Mario memandang Gisel yang kini berbaring di atas tempat tidur dengan kesal, cowok itu melipat tangannya di dada. Bibirnya ancang-ancang terbuka untuk mengucapkan sesuatu.

"Gue bilang juga apa, acara jalan sama Kevan mending ditunda dulu. Liat sekarang, lo sakit kan? Nggak sekolah kan?"

Gisel mendengus, memeluk boneka beruang besar kesayangannya. Wajahnya tampak agak pucat pagi itu, tubuhnya lemas. "Tapi kan kemarin itu kesempatan yang nggak bakalan dateng dua kali, lagian gue sakit terus nggak sekolah kan udah biasa. Dari SD SMP juga gitu. Jangan lebay kayak emak-emak deh, Mar."

Mario berkacak pinggang, matanya melotot galak. "Gue itu sayang sama lo, peduli sama lo, Gisel."

"Tapi gue baik-baik aja kok."

Luna hanya bisa mengembuskan napas dan menggeleng-gelengkan kepala mendengar perdebatan antara Gisel dan Mario, ia menaikkan selimut yang membalut tubuh Gisel sampai ke batas dagu.

"Lo mending istirahat deh, Sel. Udah makan kan?"

Gisek menunjuk mangkuk bubur yang tinggal sedikit dan air putih yang isinya juga tinggal setengah di atas nakas. "Udah."

Luna bangkit dari duduknya. "Minum obat?"

"Udah. Kalian mending berangkat sekolah deh, nanti terlambat gue yang disalahin." Gisel melirik jam digital dekat lampu tidurnya yang menunjukkan pukul setengah tujuh lebih.

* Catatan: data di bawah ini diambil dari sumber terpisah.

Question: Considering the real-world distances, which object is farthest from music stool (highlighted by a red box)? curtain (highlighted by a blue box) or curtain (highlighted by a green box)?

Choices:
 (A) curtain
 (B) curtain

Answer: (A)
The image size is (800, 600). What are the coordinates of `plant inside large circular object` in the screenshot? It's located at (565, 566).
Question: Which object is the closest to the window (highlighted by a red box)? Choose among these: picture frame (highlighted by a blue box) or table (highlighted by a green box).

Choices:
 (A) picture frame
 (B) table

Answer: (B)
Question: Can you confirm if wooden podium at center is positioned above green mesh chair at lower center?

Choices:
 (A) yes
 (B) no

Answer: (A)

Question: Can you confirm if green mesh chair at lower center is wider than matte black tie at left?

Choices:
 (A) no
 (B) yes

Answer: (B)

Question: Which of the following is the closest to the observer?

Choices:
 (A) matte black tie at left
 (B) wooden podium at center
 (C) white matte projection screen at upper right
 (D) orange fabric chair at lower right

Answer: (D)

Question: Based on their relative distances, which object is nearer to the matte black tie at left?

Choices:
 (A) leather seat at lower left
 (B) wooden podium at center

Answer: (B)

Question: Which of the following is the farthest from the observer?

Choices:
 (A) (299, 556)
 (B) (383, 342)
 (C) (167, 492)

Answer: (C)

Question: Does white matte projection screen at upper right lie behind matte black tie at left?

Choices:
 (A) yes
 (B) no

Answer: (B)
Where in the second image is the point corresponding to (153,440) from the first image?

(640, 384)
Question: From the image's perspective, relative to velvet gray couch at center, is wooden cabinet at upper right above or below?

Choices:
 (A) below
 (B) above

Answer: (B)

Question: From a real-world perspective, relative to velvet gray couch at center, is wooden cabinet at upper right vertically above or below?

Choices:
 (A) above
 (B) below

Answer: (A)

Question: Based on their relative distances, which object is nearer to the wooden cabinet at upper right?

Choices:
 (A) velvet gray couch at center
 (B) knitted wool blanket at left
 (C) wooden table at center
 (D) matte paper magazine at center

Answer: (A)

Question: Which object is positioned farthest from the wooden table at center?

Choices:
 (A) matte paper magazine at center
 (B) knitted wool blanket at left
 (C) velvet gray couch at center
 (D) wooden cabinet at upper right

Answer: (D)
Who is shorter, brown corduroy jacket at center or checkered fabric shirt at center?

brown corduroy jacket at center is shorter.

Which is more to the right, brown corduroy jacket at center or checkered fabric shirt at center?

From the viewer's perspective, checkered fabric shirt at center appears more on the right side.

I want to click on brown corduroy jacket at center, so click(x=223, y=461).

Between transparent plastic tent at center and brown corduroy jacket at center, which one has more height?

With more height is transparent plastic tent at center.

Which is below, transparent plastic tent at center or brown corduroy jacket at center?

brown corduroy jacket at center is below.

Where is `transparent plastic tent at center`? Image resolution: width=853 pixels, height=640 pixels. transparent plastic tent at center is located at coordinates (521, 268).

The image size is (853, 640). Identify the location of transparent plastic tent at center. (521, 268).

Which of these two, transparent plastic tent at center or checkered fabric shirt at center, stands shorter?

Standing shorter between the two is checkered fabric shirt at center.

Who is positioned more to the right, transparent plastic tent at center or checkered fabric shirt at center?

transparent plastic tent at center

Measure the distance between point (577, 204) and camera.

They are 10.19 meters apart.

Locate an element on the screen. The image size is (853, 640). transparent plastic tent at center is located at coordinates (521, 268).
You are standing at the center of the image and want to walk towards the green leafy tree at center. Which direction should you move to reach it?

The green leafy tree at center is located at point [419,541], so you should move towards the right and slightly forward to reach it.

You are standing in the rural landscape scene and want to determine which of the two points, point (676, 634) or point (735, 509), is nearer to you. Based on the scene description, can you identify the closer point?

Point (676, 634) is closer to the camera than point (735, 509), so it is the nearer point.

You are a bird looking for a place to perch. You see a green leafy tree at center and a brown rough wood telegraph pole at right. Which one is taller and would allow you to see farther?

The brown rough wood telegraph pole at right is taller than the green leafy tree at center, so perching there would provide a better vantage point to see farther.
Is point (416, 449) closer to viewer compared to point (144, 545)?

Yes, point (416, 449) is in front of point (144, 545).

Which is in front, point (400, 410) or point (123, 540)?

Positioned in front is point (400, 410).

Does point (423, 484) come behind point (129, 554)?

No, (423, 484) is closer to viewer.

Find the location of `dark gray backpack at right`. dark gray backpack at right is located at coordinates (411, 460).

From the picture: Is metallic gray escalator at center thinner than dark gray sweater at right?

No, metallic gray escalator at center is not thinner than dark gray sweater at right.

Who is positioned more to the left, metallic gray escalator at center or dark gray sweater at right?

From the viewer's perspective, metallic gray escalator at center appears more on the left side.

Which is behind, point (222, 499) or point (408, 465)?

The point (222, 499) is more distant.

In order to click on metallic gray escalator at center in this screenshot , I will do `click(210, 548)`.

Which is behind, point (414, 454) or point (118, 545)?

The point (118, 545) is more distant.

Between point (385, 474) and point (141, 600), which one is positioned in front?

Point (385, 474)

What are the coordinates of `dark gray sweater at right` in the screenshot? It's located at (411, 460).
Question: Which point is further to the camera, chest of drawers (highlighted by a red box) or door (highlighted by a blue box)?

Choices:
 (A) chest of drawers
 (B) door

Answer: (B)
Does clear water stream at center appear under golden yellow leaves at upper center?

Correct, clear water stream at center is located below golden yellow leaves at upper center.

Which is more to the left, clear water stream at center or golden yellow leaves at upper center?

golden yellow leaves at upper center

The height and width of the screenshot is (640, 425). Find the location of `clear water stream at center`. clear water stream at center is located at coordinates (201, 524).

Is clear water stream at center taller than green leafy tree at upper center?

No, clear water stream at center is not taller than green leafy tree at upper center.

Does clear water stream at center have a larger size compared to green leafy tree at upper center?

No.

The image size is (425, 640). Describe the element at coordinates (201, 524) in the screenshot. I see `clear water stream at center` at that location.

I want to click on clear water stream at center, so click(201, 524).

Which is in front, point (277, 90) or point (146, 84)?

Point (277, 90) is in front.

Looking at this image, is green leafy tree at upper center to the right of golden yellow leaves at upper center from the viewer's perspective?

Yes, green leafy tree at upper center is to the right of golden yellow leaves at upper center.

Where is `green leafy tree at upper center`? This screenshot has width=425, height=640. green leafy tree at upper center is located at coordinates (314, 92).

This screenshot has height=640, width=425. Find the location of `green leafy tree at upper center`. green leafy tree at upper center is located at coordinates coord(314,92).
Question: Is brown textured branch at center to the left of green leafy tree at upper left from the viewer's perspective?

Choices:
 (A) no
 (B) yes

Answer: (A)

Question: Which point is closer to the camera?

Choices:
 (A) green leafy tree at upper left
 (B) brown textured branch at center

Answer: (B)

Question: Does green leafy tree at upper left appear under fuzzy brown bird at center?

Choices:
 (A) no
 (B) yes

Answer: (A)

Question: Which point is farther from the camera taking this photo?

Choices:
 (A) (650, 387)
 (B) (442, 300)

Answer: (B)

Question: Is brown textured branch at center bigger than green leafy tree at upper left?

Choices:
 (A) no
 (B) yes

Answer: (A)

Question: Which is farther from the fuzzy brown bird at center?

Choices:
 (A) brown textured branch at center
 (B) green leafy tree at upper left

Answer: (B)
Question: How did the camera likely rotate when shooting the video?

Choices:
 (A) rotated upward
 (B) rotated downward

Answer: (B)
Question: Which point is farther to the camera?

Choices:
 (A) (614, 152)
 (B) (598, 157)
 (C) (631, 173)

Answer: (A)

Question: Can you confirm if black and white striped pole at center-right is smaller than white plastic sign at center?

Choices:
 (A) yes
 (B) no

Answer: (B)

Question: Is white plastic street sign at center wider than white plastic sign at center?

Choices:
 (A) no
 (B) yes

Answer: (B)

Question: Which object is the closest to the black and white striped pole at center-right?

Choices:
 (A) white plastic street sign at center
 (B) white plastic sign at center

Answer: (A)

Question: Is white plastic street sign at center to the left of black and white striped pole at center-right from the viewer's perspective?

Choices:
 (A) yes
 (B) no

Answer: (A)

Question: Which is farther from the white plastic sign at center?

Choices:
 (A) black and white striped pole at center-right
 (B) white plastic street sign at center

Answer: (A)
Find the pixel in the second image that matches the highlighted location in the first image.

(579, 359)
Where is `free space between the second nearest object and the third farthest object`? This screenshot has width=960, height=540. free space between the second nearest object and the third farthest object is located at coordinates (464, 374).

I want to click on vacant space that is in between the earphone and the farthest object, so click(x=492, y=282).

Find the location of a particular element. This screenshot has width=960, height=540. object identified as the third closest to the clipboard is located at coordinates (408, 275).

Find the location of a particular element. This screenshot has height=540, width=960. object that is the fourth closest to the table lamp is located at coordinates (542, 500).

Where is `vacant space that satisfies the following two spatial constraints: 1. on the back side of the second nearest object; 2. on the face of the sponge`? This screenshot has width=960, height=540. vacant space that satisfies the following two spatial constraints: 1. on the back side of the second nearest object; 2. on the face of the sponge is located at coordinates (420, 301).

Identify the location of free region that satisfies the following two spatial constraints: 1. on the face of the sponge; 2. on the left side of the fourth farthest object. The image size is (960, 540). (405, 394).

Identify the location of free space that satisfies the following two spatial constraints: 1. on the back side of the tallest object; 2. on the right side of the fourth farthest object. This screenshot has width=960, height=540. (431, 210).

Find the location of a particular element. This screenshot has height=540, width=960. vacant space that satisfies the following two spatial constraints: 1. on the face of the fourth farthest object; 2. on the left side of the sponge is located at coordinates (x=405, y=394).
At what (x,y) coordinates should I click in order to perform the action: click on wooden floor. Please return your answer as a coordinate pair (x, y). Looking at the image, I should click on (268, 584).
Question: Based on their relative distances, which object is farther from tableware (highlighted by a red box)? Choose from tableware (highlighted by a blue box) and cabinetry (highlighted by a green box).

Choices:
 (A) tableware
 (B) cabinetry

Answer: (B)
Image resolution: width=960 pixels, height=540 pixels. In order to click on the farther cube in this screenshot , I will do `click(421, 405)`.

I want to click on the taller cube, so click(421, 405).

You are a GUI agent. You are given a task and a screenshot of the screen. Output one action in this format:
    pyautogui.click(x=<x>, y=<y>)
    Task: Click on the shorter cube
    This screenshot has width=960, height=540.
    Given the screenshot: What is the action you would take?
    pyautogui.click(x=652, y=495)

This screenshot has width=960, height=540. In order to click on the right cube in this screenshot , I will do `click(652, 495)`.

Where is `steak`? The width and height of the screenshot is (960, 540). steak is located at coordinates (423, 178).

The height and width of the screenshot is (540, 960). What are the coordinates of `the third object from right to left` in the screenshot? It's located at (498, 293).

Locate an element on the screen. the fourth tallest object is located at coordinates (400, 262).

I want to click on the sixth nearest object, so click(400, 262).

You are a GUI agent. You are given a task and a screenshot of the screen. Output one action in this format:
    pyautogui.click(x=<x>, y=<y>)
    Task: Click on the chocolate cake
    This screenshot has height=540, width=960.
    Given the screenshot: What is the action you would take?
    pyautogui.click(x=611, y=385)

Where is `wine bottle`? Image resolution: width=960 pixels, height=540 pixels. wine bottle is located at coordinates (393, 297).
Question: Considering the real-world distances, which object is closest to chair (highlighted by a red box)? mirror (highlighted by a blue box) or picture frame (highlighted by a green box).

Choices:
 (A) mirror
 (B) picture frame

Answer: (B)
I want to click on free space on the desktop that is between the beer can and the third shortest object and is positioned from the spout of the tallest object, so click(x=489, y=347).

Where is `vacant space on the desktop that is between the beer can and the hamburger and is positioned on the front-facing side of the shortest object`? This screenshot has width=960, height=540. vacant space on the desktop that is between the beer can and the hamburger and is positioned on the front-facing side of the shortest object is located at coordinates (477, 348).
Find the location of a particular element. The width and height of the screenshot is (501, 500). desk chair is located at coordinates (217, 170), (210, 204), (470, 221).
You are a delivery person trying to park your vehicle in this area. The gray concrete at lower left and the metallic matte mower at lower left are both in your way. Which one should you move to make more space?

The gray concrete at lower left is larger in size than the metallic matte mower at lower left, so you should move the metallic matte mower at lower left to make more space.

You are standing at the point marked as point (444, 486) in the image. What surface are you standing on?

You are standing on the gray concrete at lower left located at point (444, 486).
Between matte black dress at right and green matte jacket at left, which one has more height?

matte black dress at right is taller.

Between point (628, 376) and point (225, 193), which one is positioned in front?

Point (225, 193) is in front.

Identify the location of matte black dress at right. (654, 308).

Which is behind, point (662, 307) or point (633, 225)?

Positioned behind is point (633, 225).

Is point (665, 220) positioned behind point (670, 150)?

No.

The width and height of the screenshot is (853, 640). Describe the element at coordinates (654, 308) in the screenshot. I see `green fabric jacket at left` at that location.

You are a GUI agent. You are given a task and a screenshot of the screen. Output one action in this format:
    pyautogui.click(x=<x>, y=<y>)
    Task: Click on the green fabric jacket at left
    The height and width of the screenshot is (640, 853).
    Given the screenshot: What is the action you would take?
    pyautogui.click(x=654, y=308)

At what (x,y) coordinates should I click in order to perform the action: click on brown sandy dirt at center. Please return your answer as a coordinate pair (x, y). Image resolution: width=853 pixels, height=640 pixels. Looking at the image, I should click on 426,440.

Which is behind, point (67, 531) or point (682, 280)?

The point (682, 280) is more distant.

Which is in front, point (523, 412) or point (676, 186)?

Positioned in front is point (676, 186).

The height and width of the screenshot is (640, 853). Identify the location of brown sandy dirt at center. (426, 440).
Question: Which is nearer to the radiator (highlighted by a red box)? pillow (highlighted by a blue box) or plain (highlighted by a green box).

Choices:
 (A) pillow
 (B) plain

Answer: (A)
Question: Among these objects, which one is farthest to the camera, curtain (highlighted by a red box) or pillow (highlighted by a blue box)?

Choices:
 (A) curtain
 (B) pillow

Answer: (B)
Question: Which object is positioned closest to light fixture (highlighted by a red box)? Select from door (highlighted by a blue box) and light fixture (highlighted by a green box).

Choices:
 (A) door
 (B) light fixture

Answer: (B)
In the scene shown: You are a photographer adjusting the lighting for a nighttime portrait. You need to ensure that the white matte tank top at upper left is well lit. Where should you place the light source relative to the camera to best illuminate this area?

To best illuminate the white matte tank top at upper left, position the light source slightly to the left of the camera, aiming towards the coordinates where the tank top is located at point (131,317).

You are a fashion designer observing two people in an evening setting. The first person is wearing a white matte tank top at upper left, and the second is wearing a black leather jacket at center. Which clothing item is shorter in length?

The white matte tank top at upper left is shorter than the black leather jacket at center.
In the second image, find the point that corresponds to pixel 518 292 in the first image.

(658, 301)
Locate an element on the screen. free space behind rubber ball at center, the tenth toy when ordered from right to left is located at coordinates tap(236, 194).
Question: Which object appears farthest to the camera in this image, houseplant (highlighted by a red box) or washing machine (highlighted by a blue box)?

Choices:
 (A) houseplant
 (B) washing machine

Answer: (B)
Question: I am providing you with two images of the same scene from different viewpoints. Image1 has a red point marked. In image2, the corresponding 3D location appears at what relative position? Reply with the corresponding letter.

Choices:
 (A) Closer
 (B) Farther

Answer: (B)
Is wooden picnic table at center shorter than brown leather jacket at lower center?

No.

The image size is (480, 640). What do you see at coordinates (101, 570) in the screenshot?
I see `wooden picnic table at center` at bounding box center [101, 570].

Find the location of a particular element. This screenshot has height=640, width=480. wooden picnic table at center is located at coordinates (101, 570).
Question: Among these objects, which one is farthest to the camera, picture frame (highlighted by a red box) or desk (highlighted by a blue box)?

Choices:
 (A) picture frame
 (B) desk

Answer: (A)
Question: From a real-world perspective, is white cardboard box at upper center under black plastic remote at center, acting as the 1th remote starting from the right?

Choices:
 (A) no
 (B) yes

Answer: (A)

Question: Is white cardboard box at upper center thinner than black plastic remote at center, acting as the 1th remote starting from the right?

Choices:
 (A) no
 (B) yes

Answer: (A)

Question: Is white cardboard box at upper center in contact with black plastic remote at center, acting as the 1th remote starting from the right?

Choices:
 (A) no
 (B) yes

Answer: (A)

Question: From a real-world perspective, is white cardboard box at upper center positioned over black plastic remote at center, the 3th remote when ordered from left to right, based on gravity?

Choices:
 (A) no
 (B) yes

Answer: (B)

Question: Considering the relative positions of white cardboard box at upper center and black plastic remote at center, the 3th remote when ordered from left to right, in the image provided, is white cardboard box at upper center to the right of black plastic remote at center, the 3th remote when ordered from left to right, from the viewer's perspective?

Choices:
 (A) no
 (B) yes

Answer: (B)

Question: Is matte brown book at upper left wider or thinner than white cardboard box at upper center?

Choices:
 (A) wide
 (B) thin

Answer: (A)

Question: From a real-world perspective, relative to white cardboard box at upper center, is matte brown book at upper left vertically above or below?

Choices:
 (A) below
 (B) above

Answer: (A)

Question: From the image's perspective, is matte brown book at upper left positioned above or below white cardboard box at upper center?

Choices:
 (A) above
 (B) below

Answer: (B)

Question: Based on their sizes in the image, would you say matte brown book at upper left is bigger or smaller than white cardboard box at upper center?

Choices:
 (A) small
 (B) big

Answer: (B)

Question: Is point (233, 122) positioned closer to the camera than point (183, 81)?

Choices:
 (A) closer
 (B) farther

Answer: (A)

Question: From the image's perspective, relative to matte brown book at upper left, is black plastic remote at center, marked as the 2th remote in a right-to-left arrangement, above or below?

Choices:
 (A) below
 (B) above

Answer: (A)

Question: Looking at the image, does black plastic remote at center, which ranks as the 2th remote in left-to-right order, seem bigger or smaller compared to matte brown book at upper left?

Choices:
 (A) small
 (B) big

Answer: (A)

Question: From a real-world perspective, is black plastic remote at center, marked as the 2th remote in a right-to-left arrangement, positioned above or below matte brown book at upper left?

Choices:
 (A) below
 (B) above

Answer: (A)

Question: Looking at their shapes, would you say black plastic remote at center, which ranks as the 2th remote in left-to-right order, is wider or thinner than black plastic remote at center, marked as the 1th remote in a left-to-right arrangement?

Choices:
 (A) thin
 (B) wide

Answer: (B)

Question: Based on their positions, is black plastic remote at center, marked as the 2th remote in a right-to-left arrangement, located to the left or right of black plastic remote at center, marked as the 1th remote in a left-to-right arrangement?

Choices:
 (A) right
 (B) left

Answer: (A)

Mario berdecak, ikut berdiri di samping Luna. "Istirahat, jangan ngapa-ngapain, nanti kita pulang ke sini la-"

"Gue nggak bisa, Mar. Ada eskul."
Mario menoleh, lalu meralat ucapannya. "Nanti gue ke sini lagi."

"Iya."

"Ya udah, gue sama Luna berangkat dulu."

Mario berjalan lebih dulu untuk keluar dari kamar Gisel, sedangkan Luna menghampiri Gisel kembali karena ingin menanyakan sesuatu.

"Kalo Kevan nanyain lo gimana?"

Gisel mengernyitkan dahi, mencoba mencari alasan agar Kevan berpikir bahwa Gisel sakit bukan karena memaksakan diri pergi ke toko buku bersama cowok itu kemarin.

"Bilang aja kalo gue salah makan."

"Lah?"

"Bilang aja gue makan udang padahal alergi, udah gitu aja."

Luna mengangkat bahunya. "Oke."

Luna pun menyusul Mario yang kini sedang berada di halaman rumah Gisel dan menaiki sepeda Luna.

"Sekarang lo yang dibonceng," ucapnya sembari tersenyum lebar.

"Nah, gitu dong sekali-kali. Masa cowok yang dibonceng sih."

Baru saja Luna hendak duduk, tetapi Mario malah mengayuh sepeda dengan sengaja. Untung saja Luna tidak jatuh terjengkang ke belakang. Hanya jantungnya saja yang terasa berhenti berdetak karena terkejut.

Sebuah kerutan terpatri di kening Luna, matanya memicing sebal. "Mario!"

Mario tertawa berderai, tetapi tak lama tawa itu berubah menjadi senyumannya yang manis. Lesung pipinya yang menawan terlihat memesona.

"Bercanda, Na. Ayo ah, nanti kita terlambat."

Luna akhirnya duduk di dengan posisi menghadap ke samping, masih dengan napas memburu dan bibir mengerucut kesal.

Mario mulai mengayuh sepeda, raut mukanya cerah. "Jangan cemberut, Luna sayang."

Luna memutar bola matanya malas, Mario benar-benar gemar memanggilnya atau Gisel dengan embel-embel sayang. Orang yang tidak tahu persahabatan mereka pasti akan menyangka bahwa Mario memacari keduanya. Padahal tentu saja bukan.